**Directions**
Copy out each line of the data below in which "scale" appears.

**The input**

[Start of section]

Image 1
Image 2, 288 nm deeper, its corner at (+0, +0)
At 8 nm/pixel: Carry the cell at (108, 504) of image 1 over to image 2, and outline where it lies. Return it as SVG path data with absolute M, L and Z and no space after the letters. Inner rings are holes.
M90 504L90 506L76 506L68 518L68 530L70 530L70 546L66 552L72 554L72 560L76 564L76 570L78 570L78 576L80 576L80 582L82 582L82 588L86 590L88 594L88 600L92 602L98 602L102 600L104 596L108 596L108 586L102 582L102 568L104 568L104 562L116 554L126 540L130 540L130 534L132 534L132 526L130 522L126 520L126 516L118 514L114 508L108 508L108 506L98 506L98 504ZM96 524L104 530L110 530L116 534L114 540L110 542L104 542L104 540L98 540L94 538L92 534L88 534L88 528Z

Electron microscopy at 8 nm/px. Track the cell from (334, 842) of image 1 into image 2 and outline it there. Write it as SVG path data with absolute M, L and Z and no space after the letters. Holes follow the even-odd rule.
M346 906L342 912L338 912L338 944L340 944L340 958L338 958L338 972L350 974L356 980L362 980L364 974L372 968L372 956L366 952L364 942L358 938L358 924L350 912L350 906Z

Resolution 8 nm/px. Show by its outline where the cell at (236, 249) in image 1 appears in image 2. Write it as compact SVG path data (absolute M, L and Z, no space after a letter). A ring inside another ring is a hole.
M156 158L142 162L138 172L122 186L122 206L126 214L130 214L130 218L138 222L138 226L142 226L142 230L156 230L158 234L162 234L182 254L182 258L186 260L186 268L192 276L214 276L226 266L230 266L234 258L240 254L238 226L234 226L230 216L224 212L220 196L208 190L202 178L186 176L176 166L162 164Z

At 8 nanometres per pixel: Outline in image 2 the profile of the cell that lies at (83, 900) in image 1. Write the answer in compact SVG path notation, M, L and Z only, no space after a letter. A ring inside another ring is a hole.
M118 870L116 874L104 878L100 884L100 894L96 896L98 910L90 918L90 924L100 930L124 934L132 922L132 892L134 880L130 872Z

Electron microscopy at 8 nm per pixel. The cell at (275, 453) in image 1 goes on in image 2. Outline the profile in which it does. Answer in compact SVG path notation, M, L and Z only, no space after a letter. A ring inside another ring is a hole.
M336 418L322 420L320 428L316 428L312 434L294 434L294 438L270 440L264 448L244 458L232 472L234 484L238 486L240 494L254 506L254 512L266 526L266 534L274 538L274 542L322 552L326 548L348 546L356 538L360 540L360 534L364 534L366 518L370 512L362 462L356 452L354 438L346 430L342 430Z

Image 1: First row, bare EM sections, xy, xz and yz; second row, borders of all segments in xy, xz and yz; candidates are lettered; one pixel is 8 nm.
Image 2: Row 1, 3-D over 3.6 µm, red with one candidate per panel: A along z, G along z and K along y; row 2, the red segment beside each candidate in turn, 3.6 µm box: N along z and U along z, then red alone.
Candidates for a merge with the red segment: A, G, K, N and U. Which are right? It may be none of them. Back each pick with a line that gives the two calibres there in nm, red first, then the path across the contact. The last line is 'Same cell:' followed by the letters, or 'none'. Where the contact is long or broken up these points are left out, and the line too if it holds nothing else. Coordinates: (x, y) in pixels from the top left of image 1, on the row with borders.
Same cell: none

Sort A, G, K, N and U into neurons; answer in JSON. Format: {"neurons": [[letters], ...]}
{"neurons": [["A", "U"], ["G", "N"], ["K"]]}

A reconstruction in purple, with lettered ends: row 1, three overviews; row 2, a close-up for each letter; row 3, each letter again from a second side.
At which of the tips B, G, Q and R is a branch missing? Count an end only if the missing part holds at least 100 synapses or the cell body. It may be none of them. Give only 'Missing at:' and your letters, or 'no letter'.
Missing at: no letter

[End of section]
[Start of section]

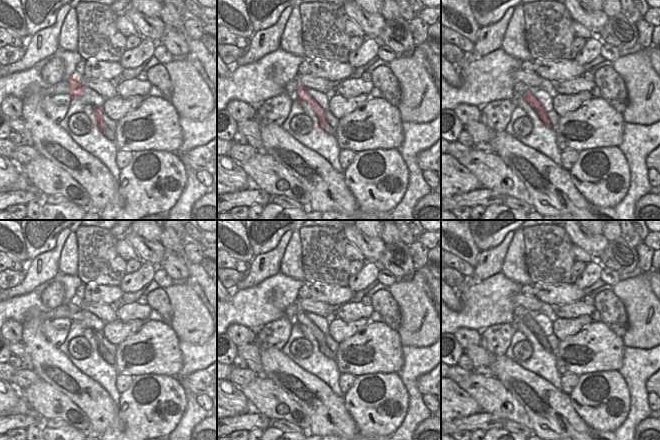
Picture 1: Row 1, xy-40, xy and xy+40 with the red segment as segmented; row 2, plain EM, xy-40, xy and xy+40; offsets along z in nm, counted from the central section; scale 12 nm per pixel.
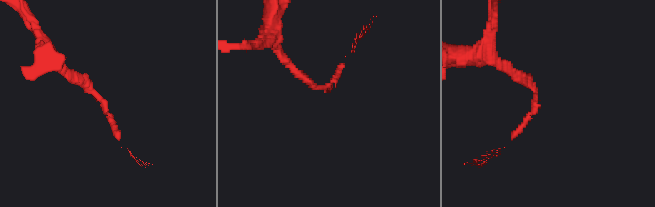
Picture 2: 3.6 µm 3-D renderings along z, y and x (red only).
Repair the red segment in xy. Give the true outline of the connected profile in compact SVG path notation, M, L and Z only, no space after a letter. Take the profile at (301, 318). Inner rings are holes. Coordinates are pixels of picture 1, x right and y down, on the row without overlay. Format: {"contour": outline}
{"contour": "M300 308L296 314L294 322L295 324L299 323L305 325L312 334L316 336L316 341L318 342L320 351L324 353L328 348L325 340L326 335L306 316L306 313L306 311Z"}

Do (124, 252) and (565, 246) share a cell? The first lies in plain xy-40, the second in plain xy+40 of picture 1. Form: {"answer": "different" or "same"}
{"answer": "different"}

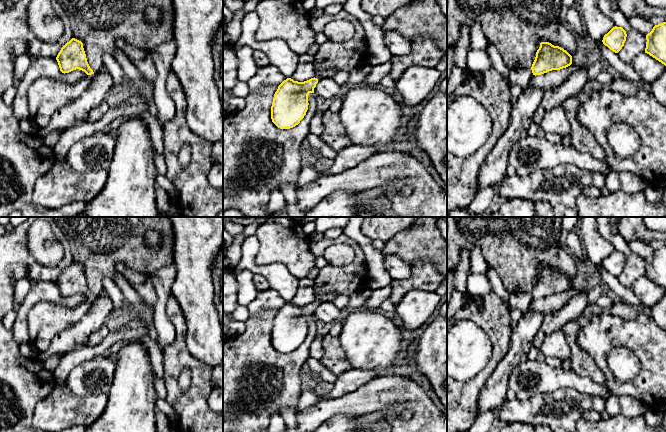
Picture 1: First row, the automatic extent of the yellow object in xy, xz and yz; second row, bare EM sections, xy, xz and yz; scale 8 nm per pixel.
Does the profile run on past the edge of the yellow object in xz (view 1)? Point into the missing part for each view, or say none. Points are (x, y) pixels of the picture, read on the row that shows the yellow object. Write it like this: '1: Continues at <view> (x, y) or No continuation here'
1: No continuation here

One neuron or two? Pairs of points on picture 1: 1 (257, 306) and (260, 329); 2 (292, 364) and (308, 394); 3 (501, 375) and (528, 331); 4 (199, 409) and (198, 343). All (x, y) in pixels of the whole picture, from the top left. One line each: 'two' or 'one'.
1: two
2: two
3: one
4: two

[End of section]
[Start of section]

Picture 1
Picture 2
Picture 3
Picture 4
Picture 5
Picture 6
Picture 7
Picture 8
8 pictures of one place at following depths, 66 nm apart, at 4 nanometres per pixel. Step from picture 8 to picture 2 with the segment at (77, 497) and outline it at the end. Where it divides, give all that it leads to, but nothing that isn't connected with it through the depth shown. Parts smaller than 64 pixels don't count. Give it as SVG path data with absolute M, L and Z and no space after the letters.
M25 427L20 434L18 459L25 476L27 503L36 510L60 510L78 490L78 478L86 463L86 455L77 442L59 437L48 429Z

[End of section]

**Task answer**
Picture 1: Row 1, xy-40, xy and xy+40 with the red segment as segmented; row 2, plain EM, xy-40, xy and xy+40; offsets along z in nm, counted from the central section; scale 12 nm per pixel.
Picture 1: First row, the automatic extent of the yellow object in xy, xz and yz; second row, bare EM sections, xy, xz and yz; scale 8 nm per pixel.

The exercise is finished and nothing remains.